Muhalefet Nedir?

NE NEDİR?

Muhalefet: Karşı koyma, bir düşünce, fiil veya harekete karşı durma. Karşı gelme, zıt olma. Zıtlık etme. Ayrılık, aykırılık, uymama anlamlarına gelmektedir.

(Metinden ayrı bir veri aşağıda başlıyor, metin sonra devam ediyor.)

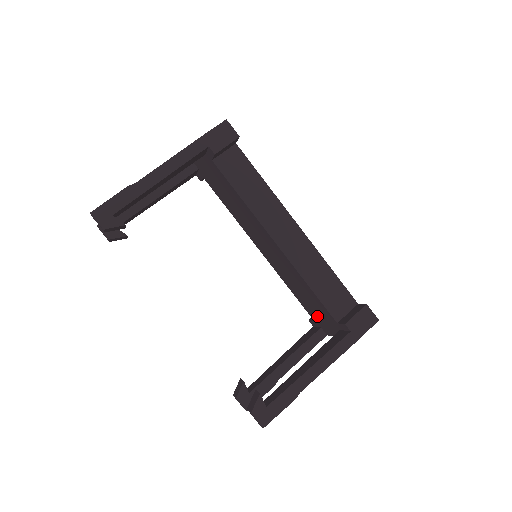
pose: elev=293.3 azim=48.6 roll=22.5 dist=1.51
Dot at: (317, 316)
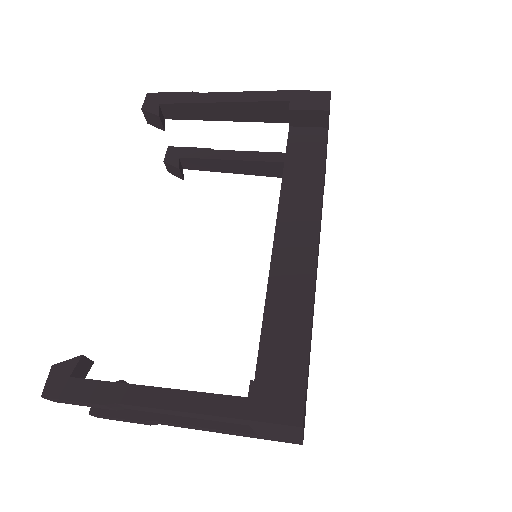
Dot at: occluded
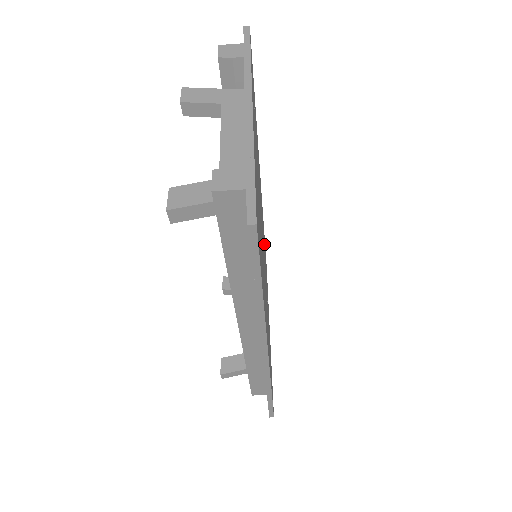
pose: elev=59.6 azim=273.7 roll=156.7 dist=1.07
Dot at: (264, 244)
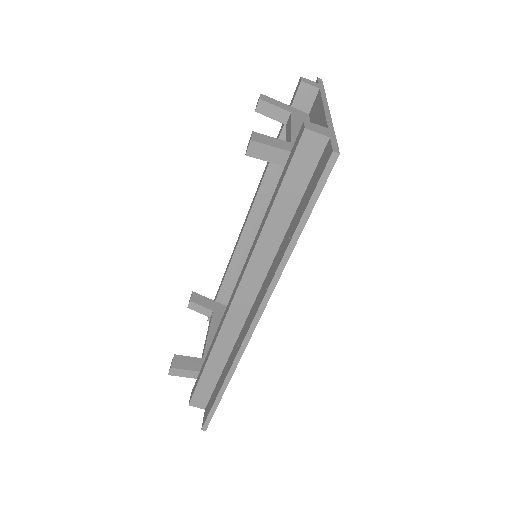
Dot at: occluded
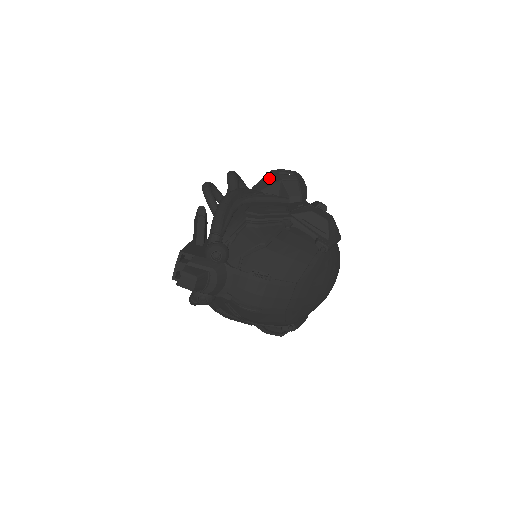
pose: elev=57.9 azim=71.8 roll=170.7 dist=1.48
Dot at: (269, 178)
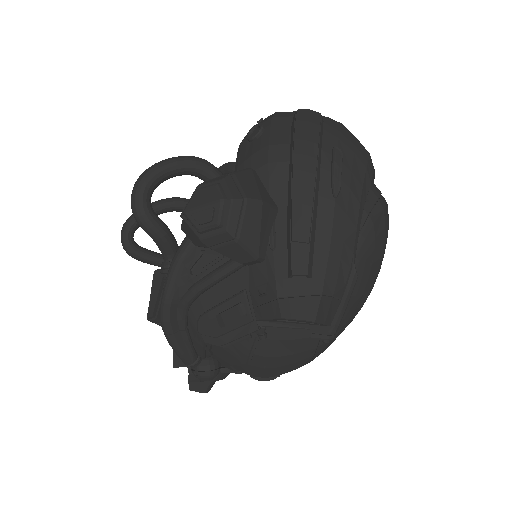
Dot at: (191, 230)
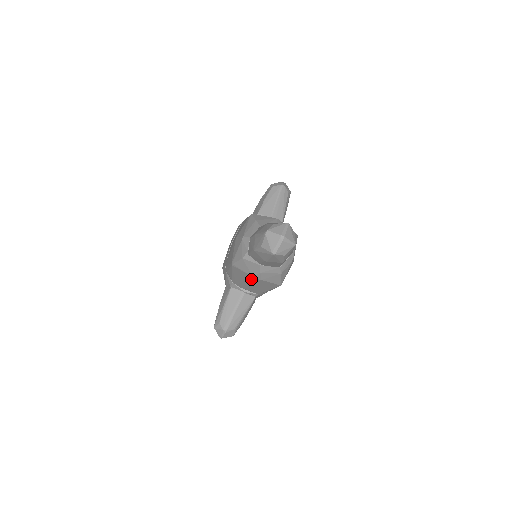
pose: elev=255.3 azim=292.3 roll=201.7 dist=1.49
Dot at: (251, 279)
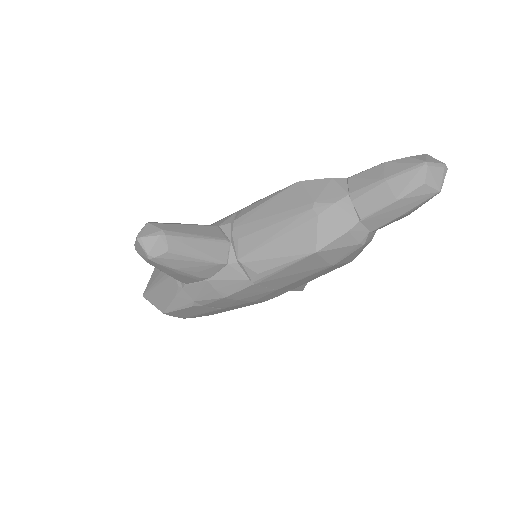
Dot at: (299, 210)
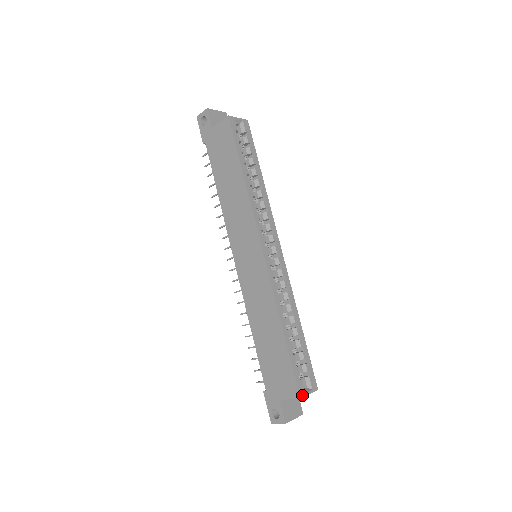
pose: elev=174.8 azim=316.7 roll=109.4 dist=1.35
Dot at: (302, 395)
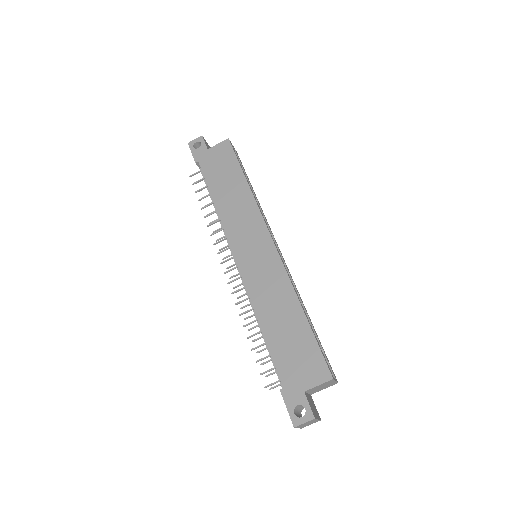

MUHALEFET KELİMESİNE ÖRNEK CÜMLELER

Cenâb-ı Hakk’ın zâtının bir tecellîsi yoktur. O’nun “Muhâlefetün li’l-havâdis” sıfatı vardır; sonradan olanlara hiç benzemez. Kâinatta düşünebildiğimiz ne varsa, Cenâb-ı Hakk’ın zâtı ondan yücedir. Rabbimiz müteâldir, yani bizim O’nu tanıdığımızdan çok daha yüce ve beşer idrâkinin kavramaktan âciz kalacağı bir mükemmelliktedir. Bir benzeri ve zıddı olmadığı için zâtını idrâk etmek mümkün değildir.

*****

Mü’minûn Sûresi’nin 84-87. âyetlerinde tezekkür (düşünme), takvâdan önce zikredilmiştir. Çünkü insanlar tefekkür ve tahassüs ile mârifete
ulaşırlar. Allah Teâlâ’yı lâyıkıyla tanıdıktan sonra da O’na muhâlefetten sakınıp takvâ sahibi olmaları gerektiğini bilirler. Zira mârifetullah olmadan, yani Allâh’ı lâyıkıyla tanımadan hiçbir amel bir değer ifâde etmez.

*****

Kuss bin Sâide, İyâd kabîlesinin reisi olup Îsâ -aleyhisselâm-’ın dîninde, muvahhid ve şâir bir insandı. Onun, Ukâz Panayırı’nda, aralarında Hazret-i Peygamber -sallâllâhu aleyhi ve sellem-’in de bulunduğu bir cemaate yaptığı ve bi’set-i Nebî’den bahseden şu meşhur hitâbesi pek ibretli ve hikmetlidir:

Yemin ederim, Allâh’ın indinde bir dîn var ki, şimdi bulunduğunuz dînden daha sevgilidir. Ve Allâh’ın gelecek bir Peygamber’i var ki, gelmesi pek yakındır. O’nun gölgesi başınızın üzerine düştü. Ne mutlu o kimseye ki, O’na îmân edip de, O dahî ona hidâyet eyleye! Vay o bedbahta ki, O’na isyân ve muhâlefet eyleye!